Finally, I can talk to you about the case that several judges instigated by generating or making complaints to the Minnesota Office of Lawyers Professional Responsibility (OLPR) about me. The Judges are Hennepin County Judges:
1. Lucy Wieland
2. Robert Blaeser
3. Lloyd Zimmerman and
4. Thomas Wexler.
A lot of you already know that I (Jill Clark) have been publicly “charged” with allegations that I violated my lawyer ethics rules. I started this blog to talk about that, so that the public could learn about what was happening and form its own opinion of the charges and the process.
But then a strange thing happened. When the OLPR served the public charges, I was accused in a public document. I wanted to be able to respond in public. But I could not. Do you know why? Because 3 of The Hennepin County Judges (all the ones listed above except retired Judge Wexler) made moves to try to keep me from discussing documents about them in public.
Isn’t that strange? The elected officials, accountable to their public did not want public scrutiny of documents that illuinate their conduct. I invite public scrutiny of mine.
The 3 Hennepin County Judges had produced documents in response to my subpoena’s in the first (non-public) phase of the litigation. They tried several ways to keep those documents from being available to you – the public:
- They tried getting the documents back so they would never see the light of day;
- They tried redacting the documents so that the content was blacked out (or substantially so); and
- They tried claiming that I had violated a court order relating to those documents (even threatened to hold me in “contempt,” which is interesting, since they are only witnesses in this matter and have no judicial authority); and
These maneuvers meant that it took me literally months to get my hands on certain documents, documents that they had produced to my lawyers but did not want Jill Clark to see.
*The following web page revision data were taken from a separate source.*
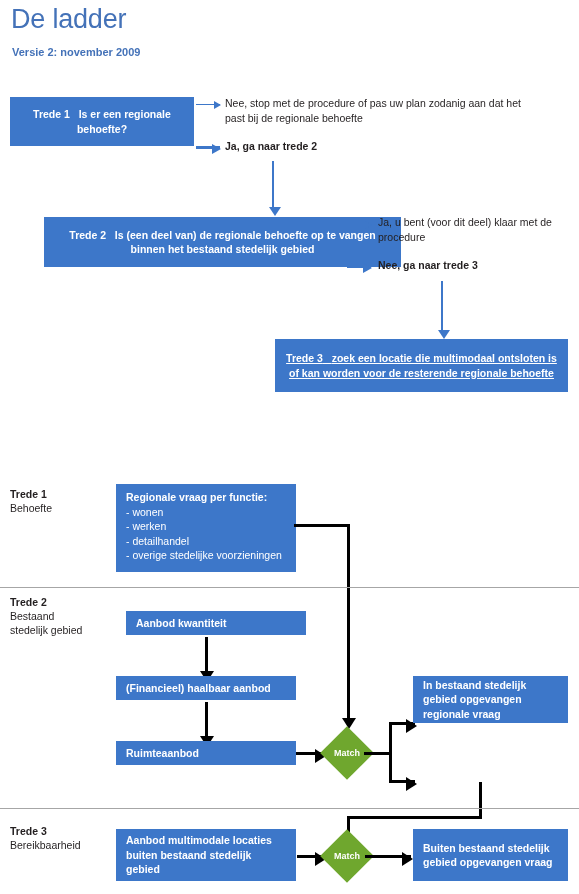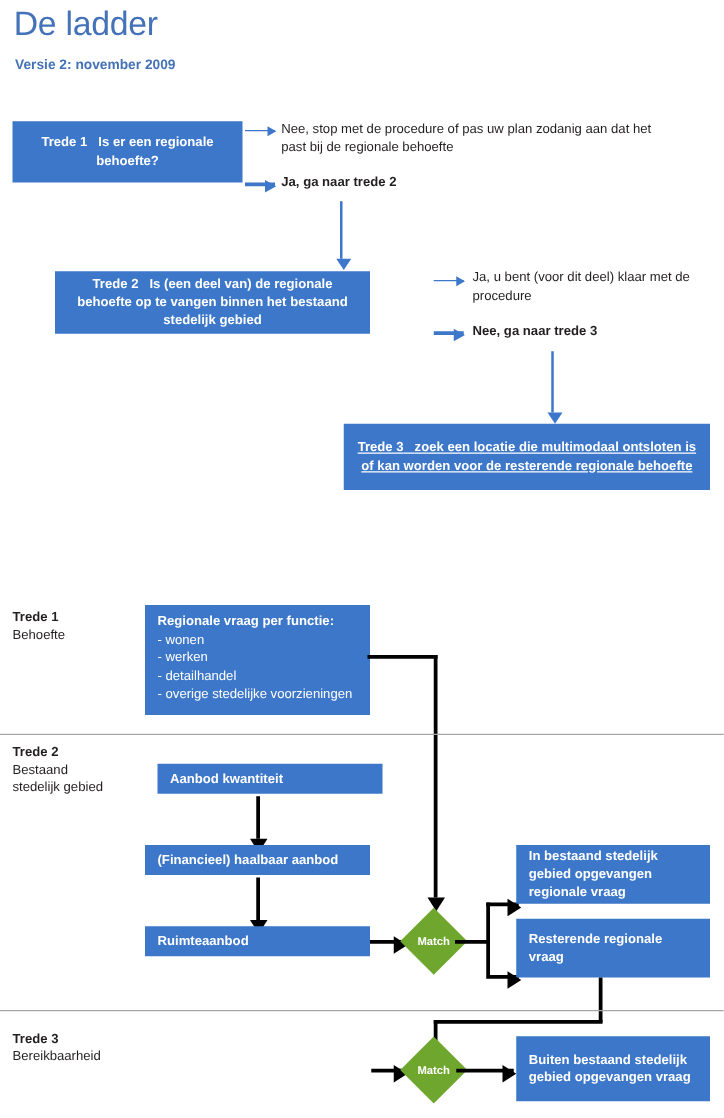--- a/index.html
+++ b/index.html
@@ -196,7 +196,7 @@
 
   <div class="barrow-v" style="left:272px; top:161px; height:46px;"></div>
 
-  <div class="bbox center bold pad" style="left:44px; top:217px; width:252px; height:50px;">
+  <div class="bbox center bold pad" style="left:44px; top:217px; width:357px; height:50px;">
     <div class="inner">
       <span>Trede 2</span>
       &nbsp;

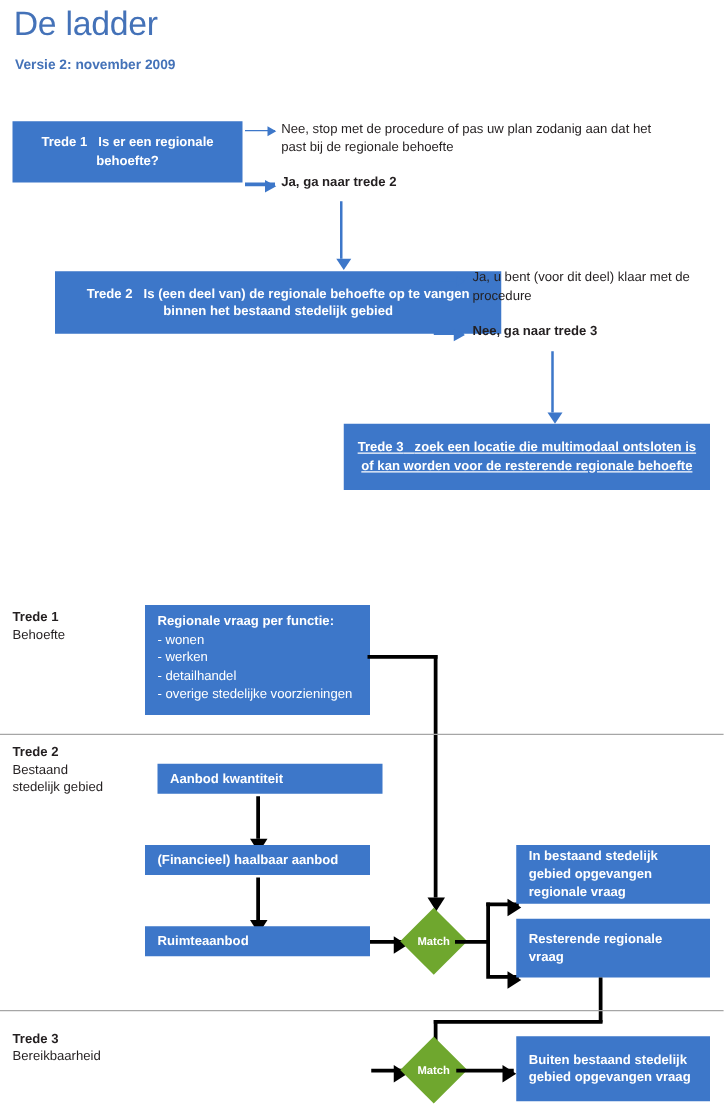--- a/index.html
+++ b/index.html
@@ -275,9 +275,6 @@
     <div class="inner">In bestaand stedelijk gebied opgevangen regionale vraag</div>
   </div>
 
-  <div class="bbox bold pad" style="left:413px; top:735px; width:155px; height:47px;">
-    <div class="inner">Resterende regionale vraag</div>
-  </div>
 
   <div class="kline-v" style="left:479px; top:782px; height:36px;"></div>
   <div class="kline-h" style="left:347px; top:816px; width:135px;"></div>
To ensure that I was complying with all court orders, I chose to remain silent until I could get a clear judicial ruling that documents from the non-public phase are now public.
That litigation is not entirely over. I am still litigating to try to re-classify certain documents as public that The Judges have worked to keep confidential. But at least at this time I can began to talk to you about the case, confident now that most of the documents from the non-public phase are now public.
As I have said to you in this blog, I have nothing to hide. I believe that transparency in the justice system should include documents that permit us (the public) to know what our elected officials are doing while in office.
I will begin to blog about the substance of the case, as well as documents that shed light on these judges’ conduct.